- Supplied entries
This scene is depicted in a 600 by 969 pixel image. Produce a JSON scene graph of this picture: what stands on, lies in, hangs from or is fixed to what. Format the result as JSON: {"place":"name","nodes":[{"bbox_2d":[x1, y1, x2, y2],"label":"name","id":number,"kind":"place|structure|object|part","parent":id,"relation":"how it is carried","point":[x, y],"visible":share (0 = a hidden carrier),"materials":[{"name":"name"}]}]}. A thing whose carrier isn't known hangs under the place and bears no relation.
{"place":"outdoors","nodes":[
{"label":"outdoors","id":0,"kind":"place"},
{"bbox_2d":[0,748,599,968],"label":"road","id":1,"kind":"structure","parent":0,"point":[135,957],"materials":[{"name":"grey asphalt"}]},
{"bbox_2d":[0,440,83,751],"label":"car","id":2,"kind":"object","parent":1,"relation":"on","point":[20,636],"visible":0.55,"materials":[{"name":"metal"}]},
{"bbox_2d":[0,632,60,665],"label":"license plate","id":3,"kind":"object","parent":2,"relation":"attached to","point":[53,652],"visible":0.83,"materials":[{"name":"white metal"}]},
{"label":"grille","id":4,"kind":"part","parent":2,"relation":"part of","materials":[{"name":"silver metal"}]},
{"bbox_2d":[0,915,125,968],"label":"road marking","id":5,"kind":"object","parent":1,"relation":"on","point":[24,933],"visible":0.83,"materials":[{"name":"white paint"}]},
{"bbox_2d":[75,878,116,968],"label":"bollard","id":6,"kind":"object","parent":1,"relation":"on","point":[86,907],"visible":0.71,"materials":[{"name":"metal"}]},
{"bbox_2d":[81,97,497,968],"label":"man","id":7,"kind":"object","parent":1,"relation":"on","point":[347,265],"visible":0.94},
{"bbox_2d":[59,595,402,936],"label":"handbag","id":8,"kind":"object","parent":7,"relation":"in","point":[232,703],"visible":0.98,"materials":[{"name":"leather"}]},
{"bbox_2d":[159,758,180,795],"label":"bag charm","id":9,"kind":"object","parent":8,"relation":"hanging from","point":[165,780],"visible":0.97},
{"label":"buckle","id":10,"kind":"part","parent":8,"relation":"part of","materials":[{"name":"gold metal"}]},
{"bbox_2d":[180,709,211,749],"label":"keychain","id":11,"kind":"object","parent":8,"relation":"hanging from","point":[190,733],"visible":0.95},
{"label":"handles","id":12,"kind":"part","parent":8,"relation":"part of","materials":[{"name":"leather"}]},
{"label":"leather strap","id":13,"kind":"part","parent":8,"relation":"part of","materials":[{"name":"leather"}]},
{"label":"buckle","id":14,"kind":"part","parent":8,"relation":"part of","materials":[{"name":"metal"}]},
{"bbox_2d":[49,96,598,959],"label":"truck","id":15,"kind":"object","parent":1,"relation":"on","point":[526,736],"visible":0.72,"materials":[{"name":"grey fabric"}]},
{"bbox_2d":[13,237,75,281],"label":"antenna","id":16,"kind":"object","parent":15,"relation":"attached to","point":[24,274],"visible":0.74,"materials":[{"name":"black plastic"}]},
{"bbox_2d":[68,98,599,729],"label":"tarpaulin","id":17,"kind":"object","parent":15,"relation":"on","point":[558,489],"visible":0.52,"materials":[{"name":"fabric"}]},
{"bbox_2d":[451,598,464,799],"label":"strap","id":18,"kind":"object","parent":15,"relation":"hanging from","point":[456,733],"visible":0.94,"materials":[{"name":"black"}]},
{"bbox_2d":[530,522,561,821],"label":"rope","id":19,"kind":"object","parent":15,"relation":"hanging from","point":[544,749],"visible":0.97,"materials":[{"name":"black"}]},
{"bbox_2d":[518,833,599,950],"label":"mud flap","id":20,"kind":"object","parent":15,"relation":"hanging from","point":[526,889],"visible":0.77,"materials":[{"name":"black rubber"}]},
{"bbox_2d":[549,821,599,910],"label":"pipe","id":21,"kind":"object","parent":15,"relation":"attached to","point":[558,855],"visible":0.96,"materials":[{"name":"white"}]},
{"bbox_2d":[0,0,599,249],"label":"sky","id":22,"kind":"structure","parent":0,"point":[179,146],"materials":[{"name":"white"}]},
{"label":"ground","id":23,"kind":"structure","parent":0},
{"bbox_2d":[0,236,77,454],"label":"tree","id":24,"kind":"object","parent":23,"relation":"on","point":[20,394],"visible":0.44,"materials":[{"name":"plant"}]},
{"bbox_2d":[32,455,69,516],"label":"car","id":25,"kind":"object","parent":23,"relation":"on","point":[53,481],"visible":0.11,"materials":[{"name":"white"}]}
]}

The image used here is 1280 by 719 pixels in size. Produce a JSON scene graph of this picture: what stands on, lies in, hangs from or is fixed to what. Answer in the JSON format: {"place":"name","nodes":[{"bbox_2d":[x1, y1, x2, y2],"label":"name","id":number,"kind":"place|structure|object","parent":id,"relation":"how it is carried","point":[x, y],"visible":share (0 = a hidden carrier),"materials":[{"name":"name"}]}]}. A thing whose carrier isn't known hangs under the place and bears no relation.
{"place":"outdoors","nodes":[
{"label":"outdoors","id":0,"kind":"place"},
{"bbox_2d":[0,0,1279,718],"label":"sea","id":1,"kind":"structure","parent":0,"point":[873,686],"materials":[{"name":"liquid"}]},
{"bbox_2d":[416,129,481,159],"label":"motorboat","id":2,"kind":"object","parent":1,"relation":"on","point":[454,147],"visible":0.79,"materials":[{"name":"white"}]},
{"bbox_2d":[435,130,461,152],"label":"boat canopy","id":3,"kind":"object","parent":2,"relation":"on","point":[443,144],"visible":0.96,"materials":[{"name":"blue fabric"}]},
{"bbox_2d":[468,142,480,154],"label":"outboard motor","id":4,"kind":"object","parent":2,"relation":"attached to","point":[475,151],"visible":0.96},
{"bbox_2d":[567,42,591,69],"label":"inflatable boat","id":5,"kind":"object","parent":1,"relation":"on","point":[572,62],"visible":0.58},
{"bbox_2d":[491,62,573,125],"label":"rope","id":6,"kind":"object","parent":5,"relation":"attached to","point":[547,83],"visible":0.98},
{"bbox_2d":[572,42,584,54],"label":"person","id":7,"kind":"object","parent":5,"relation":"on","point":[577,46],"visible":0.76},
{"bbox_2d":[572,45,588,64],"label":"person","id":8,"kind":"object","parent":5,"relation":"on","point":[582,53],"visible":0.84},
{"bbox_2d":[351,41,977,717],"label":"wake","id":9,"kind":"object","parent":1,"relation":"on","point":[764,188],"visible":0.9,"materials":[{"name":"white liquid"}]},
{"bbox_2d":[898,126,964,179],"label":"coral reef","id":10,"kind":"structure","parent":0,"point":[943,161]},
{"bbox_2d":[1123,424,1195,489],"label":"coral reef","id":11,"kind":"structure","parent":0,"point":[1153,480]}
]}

- Goal of the exercise
Repeat the data in full. Nothing may be dropped or altered.

- Result
This scene is depicted in a 600 by 969 pixel image. Produce a JSON scene graph of this picture: what stands on, lies in, hangs from or is fixed to what. Format the result as JSON: {"place":"name","nodes":[{"bbox_2d":[x1, y1, x2, y2],"label":"name","id":number,"kind":"place|structure|object|part","parent":id,"relation":"how it is carried","point":[x, y],"visible":share (0 = a hidden carrier),"materials":[{"name":"name"}]}]}. A thing whose carrier isn't known hangs under the place and bears no relation.
{"place":"outdoors","nodes":[
{"label":"outdoors","id":0,"kind":"place"},
{"bbox_2d":[0,748,599,968],"label":"road","id":1,"kind":"structure","parent":0,"point":[135,957],"materials":[{"name":"grey asphalt"}]},
{"bbox_2d":[0,440,83,751],"label":"car","id":2,"kind":"object","parent":1,"relation":"on","point":[20,636],"visible":0.55,"materials":[{"name":"metal"}]},
{"bbox_2d":[0,632,60,665],"label":"license plate","id":3,"kind":"object","parent":2,"relation":"attached to","point":[53,652],"visible":0.83,"materials":[{"name":"white metal"}]},
{"label":"grille","id":4,"kind":"part","parent":2,"relation":"part of","materials":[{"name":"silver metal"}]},
{"bbox_2d":[0,915,125,968],"label":"road marking","id":5,"kind":"object","parent":1,"relation":"on","point":[24,933],"visible":0.83,"materials":[{"name":"white paint"}]},
{"bbox_2d":[75,878,116,968],"label":"bollard","id":6,"kind":"object","parent":1,"relation":"on","point":[86,907],"visible":0.71,"materials":[{"name":"metal"}]},
{"bbox_2d":[81,97,497,968],"label":"man","id":7,"kind":"object","parent":1,"relation":"on","point":[347,265],"visible":0.94},
{"bbox_2d":[59,595,402,936],"label":"handbag","id":8,"kind":"object","parent":7,"relation":"in","point":[232,703],"visible":0.98,"materials":[{"name":"leather"}]},
{"bbox_2d":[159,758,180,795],"label":"bag charm","id":9,"kind":"object","parent":8,"relation":"hanging from","point":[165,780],"visible":0.97},
{"label":"buckle","id":10,"kind":"part","parent":8,"relation":"part of","materials":[{"name":"gold metal"}]},
{"bbox_2d":[180,709,211,749],"label":"keychain","id":11,"kind":"object","parent":8,"relation":"hanging from","point":[190,733],"visible":0.95},
{"label":"handles","id":12,"kind":"part","parent":8,"relation":"part of","materials":[{"name":"leather"}]},
{"label":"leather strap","id":13,"kind":"part","parent":8,"relation":"part of","materials":[{"name":"leather"}]},
{"label":"buckle","id":14,"kind":"part","parent":8,"relation":"part of","materials":[{"name":"metal"}]},
{"bbox_2d":[49,96,598,959],"label":"truck","id":15,"kind":"object","parent":1,"relation":"on","point":[526,736],"visible":0.72,"materials":[{"name":"grey fabric"}]},
{"bbox_2d":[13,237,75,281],"label":"antenna","id":16,"kind":"object","parent":15,"relation":"attached to","point":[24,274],"visible":0.74,"materials":[{"name":"black plastic"}]},
{"bbox_2d":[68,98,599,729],"label":"tarpaulin","id":17,"kind":"object","parent":15,"relation":"on","point":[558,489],"visible":0.52,"materials":[{"name":"fabric"}]},
{"bbox_2d":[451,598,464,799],"label":"strap","id":18,"kind":"object","parent":15,"relation":"hanging from","point":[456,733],"visible":0.94,"materials":[{"name":"black"}]},
{"bbox_2d":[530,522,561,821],"label":"rope","id":19,"kind":"object","parent":15,"relation":"hanging from","point":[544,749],"visible":0.97,"materials":[{"name":"black"}]},
{"bbox_2d":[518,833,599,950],"label":"mud flap","id":20,"kind":"object","parent":15,"relation":"hanging from","point":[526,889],"visible":0.77,"materials":[{"name":"black rubber"}]},
{"bbox_2d":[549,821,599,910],"label":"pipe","id":21,"kind":"object","parent":15,"relation":"attached to","point":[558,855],"visible":0.96,"materials":[{"name":"white"}]},
{"bbox_2d":[0,0,599,249],"label":"sky","id":22,"kind":"structure","parent":0,"point":[179,146],"materials":[{"name":"white"}]},
{"label":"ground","id":23,"kind":"structure","parent":0},
{"bbox_2d":[0,236,77,454],"label":"tree","id":24,"kind":"object","parent":23,"relation":"on","point":[20,394],"visible":0.44,"materials":[{"name":"plant"}]},
{"bbox_2d":[32,455,69,516],"label":"car","id":25,"kind":"object","parent":23,"relation":"on","point":[53,481],"visible":0.11,"materials":[{"name":"white"}]}
]}

The image used here is 1280 by 719 pixels in size. Produce a JSON scene graph of this picture: what stands on, lies in, hangs from or is fixed to what. Answer in the JSON format: {"place":"name","nodes":[{"bbox_2d":[x1, y1, x2, y2],"label":"name","id":number,"kind":"place|structure|object","parent":id,"relation":"how it is carried","point":[x, y],"visible":share (0 = a hidden carrier),"materials":[{"name":"name"}]}]}. A thing whose carrier isn't known hangs under the place and bears no relation.
{"place":"outdoors","nodes":[
{"label":"outdoors","id":0,"kind":"place"},
{"bbox_2d":[0,0,1279,718],"label":"sea","id":1,"kind":"structure","parent":0,"point":[873,686],"materials":[{"name":"liquid"}]},
{"bbox_2d":[416,129,481,159],"label":"motorboat","id":2,"kind":"object","parent":1,"relation":"on","point":[454,147],"visible":0.79,"materials":[{"name":"white"}]},
{"bbox_2d":[435,130,461,152],"label":"boat canopy","id":3,"kind":"object","parent":2,"relation":"on","point":[443,144],"visible":0.96,"materials":[{"name":"blue fabric"}]},
{"bbox_2d":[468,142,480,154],"label":"outboard motor","id":4,"kind":"object","parent":2,"relation":"attached to","point":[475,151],"visible":0.96},
{"bbox_2d":[567,42,591,69],"label":"inflatable boat","id":5,"kind":"object","parent":1,"relation":"on","point":[572,62],"visible":0.58},
{"bbox_2d":[491,62,573,125],"label":"rope","id":6,"kind":"object","parent":5,"relation":"attached to","point":[547,83],"visible":0.98},
{"bbox_2d":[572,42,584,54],"label":"person","id":7,"kind":"object","parent":5,"relation":"on","point":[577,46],"visible":0.76},
{"bbox_2d":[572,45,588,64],"label":"person","id":8,"kind":"object","parent":5,"relation":"on","point":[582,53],"visible":0.84},
{"bbox_2d":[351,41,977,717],"label":"wake","id":9,"kind":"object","parent":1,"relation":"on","point":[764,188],"visible":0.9,"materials":[{"name":"white liquid"}]},
{"bbox_2d":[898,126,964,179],"label":"coral reef","id":10,"kind":"structure","parent":0,"point":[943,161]},
{"bbox_2d":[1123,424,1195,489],"label":"coral reef","id":11,"kind":"structure","parent":0,"point":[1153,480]}
]}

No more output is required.